Problem to work on> Return each line of the entries that holds the string "Dubai".

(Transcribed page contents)
--------

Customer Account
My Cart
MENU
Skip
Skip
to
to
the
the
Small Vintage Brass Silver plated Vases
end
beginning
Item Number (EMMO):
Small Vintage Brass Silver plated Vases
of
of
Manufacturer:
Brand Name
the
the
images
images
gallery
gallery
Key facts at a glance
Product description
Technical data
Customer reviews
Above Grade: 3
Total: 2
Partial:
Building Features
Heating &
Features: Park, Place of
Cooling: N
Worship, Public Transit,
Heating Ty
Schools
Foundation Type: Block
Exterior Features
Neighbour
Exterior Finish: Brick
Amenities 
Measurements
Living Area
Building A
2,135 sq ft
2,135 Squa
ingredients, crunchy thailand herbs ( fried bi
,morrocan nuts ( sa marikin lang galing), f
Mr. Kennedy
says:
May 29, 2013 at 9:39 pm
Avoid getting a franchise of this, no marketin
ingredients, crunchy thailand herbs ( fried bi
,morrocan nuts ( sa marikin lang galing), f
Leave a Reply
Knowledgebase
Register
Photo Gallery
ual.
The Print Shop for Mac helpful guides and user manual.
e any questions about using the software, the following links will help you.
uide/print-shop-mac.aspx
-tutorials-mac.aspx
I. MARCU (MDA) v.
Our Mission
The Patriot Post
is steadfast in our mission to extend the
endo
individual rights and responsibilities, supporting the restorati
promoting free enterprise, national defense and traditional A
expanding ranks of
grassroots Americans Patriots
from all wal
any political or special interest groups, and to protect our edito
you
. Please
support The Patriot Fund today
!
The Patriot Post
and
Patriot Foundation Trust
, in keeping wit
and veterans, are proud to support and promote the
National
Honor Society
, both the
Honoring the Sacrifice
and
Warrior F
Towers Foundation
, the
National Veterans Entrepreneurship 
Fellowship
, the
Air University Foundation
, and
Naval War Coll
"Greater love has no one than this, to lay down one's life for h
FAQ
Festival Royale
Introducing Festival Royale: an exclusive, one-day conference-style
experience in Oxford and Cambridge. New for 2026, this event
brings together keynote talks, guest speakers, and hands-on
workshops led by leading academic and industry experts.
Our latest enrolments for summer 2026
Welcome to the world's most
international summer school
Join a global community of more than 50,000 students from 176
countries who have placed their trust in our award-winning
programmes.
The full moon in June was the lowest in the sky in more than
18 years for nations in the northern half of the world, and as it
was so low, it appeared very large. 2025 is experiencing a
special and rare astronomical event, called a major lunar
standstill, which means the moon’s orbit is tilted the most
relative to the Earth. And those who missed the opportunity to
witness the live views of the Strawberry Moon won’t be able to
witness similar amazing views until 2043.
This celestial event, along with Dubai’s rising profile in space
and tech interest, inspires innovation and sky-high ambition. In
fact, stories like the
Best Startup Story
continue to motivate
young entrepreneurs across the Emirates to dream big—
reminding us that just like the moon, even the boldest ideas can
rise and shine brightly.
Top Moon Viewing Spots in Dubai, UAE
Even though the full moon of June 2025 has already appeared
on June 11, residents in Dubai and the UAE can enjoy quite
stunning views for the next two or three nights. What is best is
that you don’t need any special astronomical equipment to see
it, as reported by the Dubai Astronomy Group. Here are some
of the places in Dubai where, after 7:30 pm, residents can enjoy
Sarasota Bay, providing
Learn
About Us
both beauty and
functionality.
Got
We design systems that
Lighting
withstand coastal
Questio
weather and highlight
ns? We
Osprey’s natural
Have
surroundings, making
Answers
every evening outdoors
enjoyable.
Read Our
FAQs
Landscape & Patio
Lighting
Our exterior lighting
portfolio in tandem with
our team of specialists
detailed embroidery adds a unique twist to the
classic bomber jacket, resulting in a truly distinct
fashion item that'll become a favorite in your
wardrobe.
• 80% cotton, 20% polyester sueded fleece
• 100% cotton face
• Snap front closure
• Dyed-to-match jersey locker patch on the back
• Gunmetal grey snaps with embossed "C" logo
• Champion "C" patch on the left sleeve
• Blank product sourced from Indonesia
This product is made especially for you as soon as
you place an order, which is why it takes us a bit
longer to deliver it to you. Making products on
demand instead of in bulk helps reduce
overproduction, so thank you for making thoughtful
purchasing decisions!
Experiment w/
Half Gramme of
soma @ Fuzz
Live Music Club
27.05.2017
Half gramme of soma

--------

Finished task>
This celestial event, along with Dubai’s rising profile in space
Top Moon Viewing Spots in Dubai, UAE
on June 11, residents in Dubai and the UAE can enjoy quite
it, as reported by the Dubai Astronomy Group. Here are some
of the places in Dubai where, after 7:30 pm, residents can enjoy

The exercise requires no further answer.